Implementation:InternLM Lmdeploy DecodingTemplate
| Knowledge Sources | |
|---|---|
| Domains | GPU_Kernels, Attention |
| Last Updated | 2026-02-07 15:00 GMT |
Overview
Template function that launches decoding-phase attention kernels with GQA-aware CTA partitioning, occupancy-based split-K selection, and optional post-kernel reduction.
Description
invokeDecoding<Kernel> mirrors invokeAttention but is specialized for the decoding phase (single-token generation).

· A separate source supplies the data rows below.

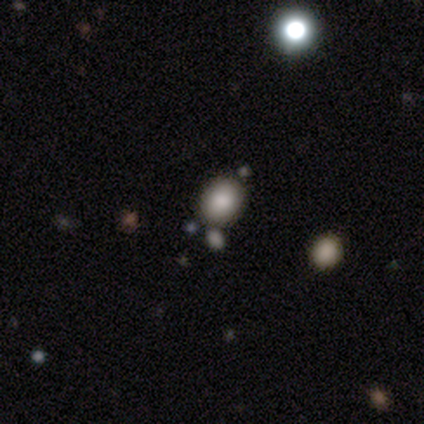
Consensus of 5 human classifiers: Morphology: type=smooth (60%); roundness=in between (67%); merging=none (100%).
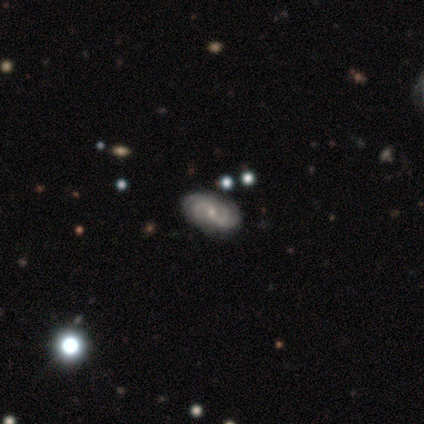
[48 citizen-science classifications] Smooth or featured: featured or disk — 92% (star or artifact — 6%)
Edge-on disk: no — 100%
Bar: no — 55% (weak — 36%)
Spiral arms: yes — 95% (no — 5%)
Spiral winding: medium — 43% (tight — 36%)
Spiral arm count: 2 — 52% (4 — 17%)
Bulge size: small — 70% (moderate — 20%)
Merging: none — 80% (minor disturbance — 16%)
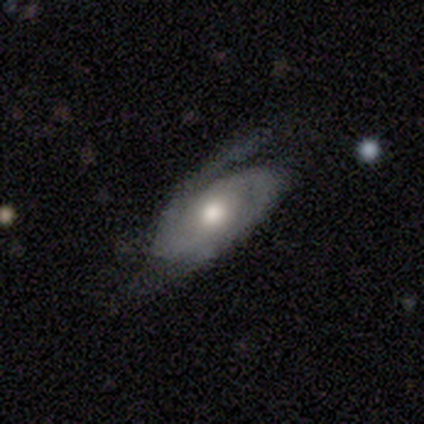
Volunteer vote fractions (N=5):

It computes the GQA group size and determines how many CTAs are needed per query group based on Kernel::CTA_H. It queries device occupancy to select an optimal split count, constructs the DecodingCtaMap grid, launches the kernel, and invokes reduction when split_cnt > 1 or context parallelism is active.
Usage
Called by the TurboMind decoding dispatch layer to run single-token attention. The Kernel template parameter is assembled from DecodingConfig.
Code Reference
Source Location
- Repository: InternLM_Lmdeploy
- File: src/turbomind/kernels/attention/decoding_template.h
- Lines: 1-104
Signature
template<class Kernel>
bool invokeDecoding(const typename Kernel::ParamType& params);
Import
#include "src/turbomind/kernels/attention/decoding_template.h"
I/O Contract
Inputs
| Name | Type | Required | Description |
|---|---|---|---|
| params | Kernel::ParamType (AttentionParams<T>) | Yes | Fully populated attention parameters struct |
Outputs
| Name | Type | Description |
|---|---|---|
| params.out | T* | Attention output for the decoded token |
| return | bool | Always returns true on success |
Usage Examples
using Config = DecodingConfig<arch::Sm80, half, half, 8, 128>;
invokeDecoding<Config::Kernel>(params);